Data held by DPUK will only be made available to bona fide researchers who have successfully completed the DPUK Study Application process. Bona fide researchers are defined as being any one researcher with professional expertise to conduct bona fide research, and who has a formal affiliation with a bona fide research organisation that requires compliance with appropriate research governance and management systems.

The web-facing part of the DPUK Data Portal is automatically accessible to those users registering with an academic email address, accessible to industry partners once their company and email has been verified, and is not accessible to users with a universal public email address (e.g. Gmail, Hotmail etc.).

Data Use

Data provided to researchers will be available within a VDI, rather than a web-portal interface. In this situation, data will always be geographically located in DPUK servers (in Swansea) no matter from where in the world the data are being accessed. This explicitly restricts data manipulation to within the virtual desktop. Data shall be provided within a file folder, which will be shared amongst nominated users should the project involve multiple approved users.

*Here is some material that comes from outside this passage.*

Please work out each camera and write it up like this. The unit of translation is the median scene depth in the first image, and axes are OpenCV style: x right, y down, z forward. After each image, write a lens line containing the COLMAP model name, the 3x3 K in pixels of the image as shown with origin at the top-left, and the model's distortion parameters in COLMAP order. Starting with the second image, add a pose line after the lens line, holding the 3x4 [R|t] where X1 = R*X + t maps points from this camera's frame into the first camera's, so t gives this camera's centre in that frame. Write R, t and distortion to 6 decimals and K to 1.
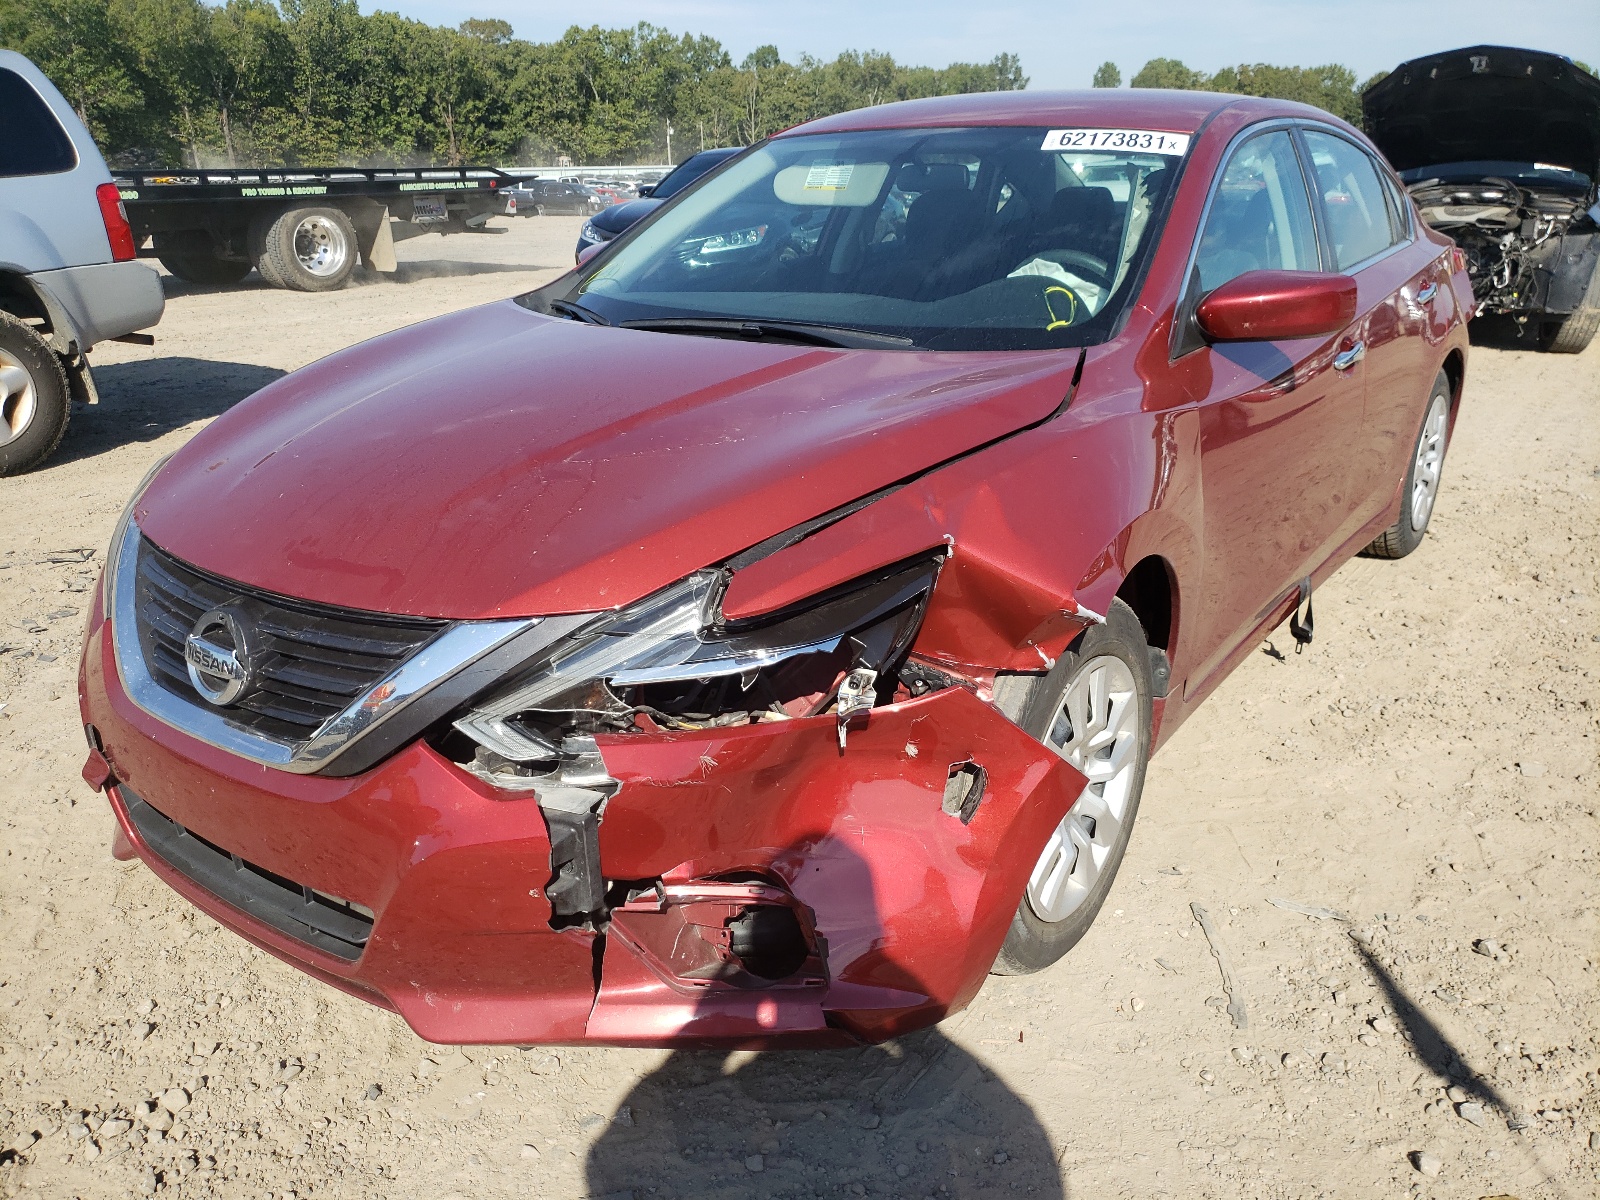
lens RADIAL K [[1210.5, 0, 790.5], [0, 1210.5, 594.3], [0, 0, 1]] dist [0.032384, -0.025106]
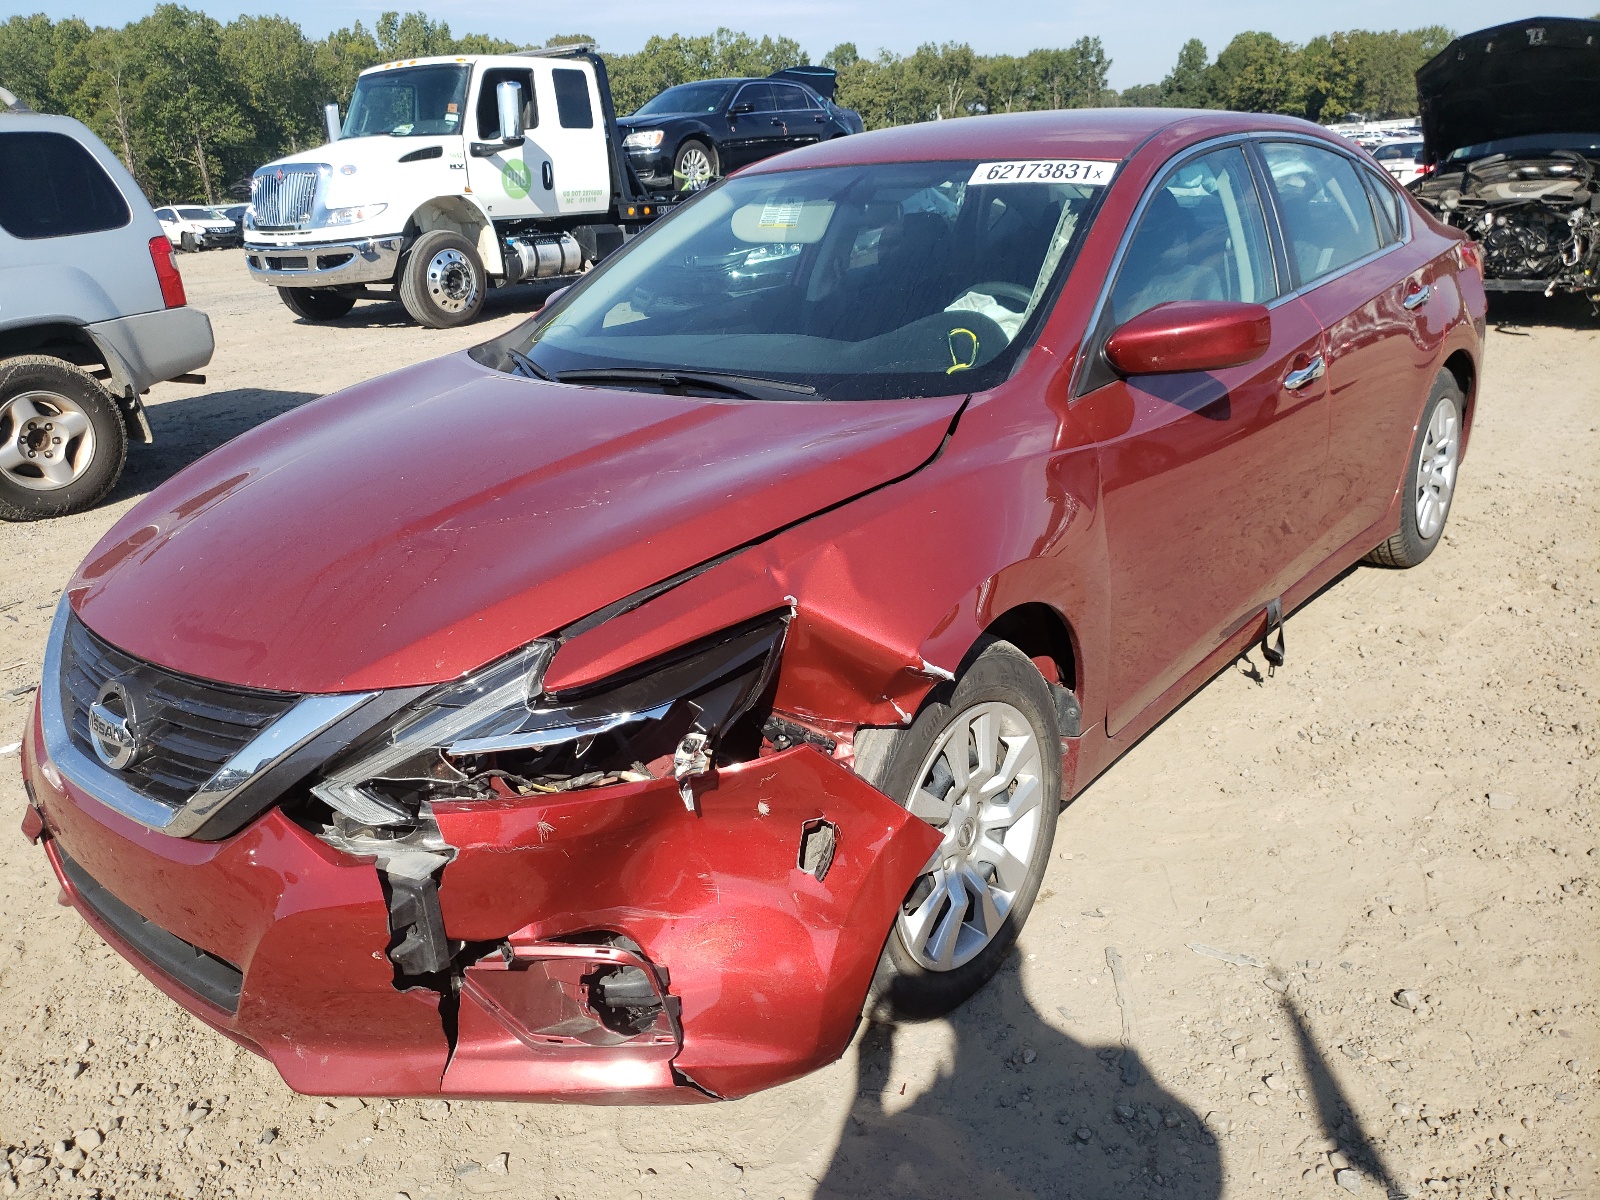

Analysis of data shall be performed within the VDI, using the supplied analysis and statistical software, which can be customised (subject to additional costs).

Originally supplied individual row-level data and subsets of such data are not permitted to leave the VDI. Results are restricted to certain file types such as SQL scripts, SPSS syntax, SPSS outputs, frequency counts, statistical outputs and project reports. Such results are scrutinised before approval to be released from the VDI. (Please note that this approvals process is subject to change, where certain files are automatically allowed out of the VDI automatically and the process regularly audited).

Results then used in publications will be reviewed as part of the publication process and policy. Access to the DPUK Data Portal Analysis Platform will be governed by the DPUK Data Access Procedure.